■ **WRITTEN EXERCISE**: Which lines in the items below contain the word "Transcribe", with case counting? Show each of those lines in full.

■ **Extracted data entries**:
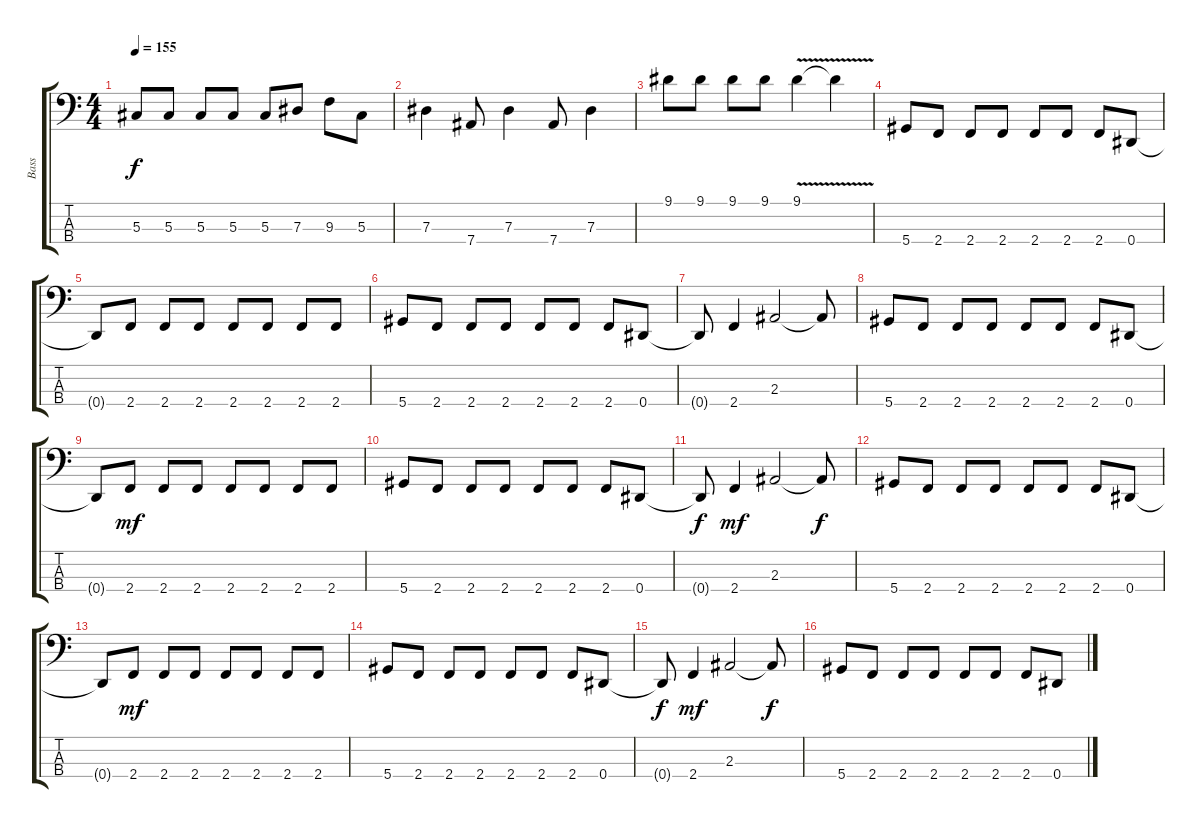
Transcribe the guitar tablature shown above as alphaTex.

\track ("Bass" "Bass") {instrument electricbasspick}
\staff {score tabs}
\tuning (Gb2 Db2 Ab1 Eb1) {hide}
\ts (4 4)
\tempo 155
\clef f4
\ks c
5.3.8{dy f} 5.3.8 5.3.8 5.3.8 5.3.8 7.3.8 9.3.8 5.3.8 |
7.3.4 7.4.8 7.3.4 7.4.8 7.3.4 |
9.1.8 9.1.8 9.1.8 9.1.8 9.1{v}.4 9.1{t}.4 |
5.4.8 2.4.8 2.4.8 2.4.8 2.4.8 2.4.8 2.4.8 0.4.8 |
0.4{t}.8 2.4.8 2.4.8 2.4.8 2.4.8 2.4.8 2.4.8 2.4.8 |
5.4.8 2.4.8 2.4.8 2.4.8 2.4.8 2.4.8 2.4.8 0.4.8 |
0.4{t}.8 2.4.4 2.3.2 2.3{t}.8 |
5.4.8 2.4.8 2.4.8 2.4.8 2.4.8 2.4.8 2.4.8 0.4.8 |
0.4{t}.8 2.4.8{dy mf} 2.4.8 2.4.8 2.4.8 2.4.8 2.4.8 2.4.8 |
5.4.8 2.4.8 2.4.8 2.4.8 2.4.8 2.4.8 2.4.8 0.4.8 |
0.4{t}.8{dy f} 2.4.4{dy mf} 2.3.2 2.3{t}.8{dy f} |
5.4.8 2.4.8 2.4.8 2.4.8 2.4.8 2.4.8 2.4.8 0.4.8 |
0.4{t}.8 2.4.8{dy mf} 2.4.8 2.4.8 2.4.8 2.4.8 2.4.8 2.4.8 |
5.4.8 2.4.8 2.4.8 2.4.8 2.4.8 2.4.8 2.4.8 0.4.8 |
0.4{t}.8{dy f} 2.4.4{dy mf} 2.3.2 2.3{t}.8{dy f} |
5.4.8 2.4.8 2.4.8 2.4.8 2.4.8 2.4.8 2.4.8 0.4.8
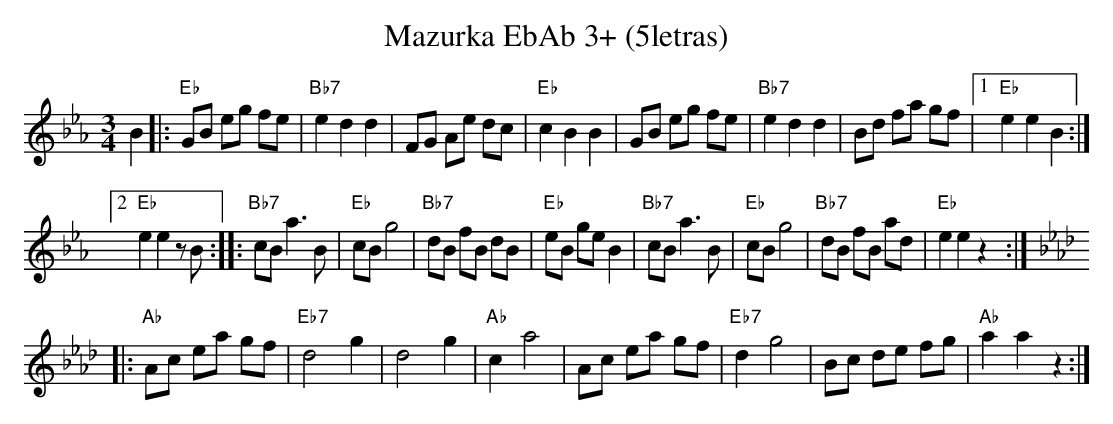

■ **RESULT**:
Transcribe the guitar tablature shown above as alphaTex.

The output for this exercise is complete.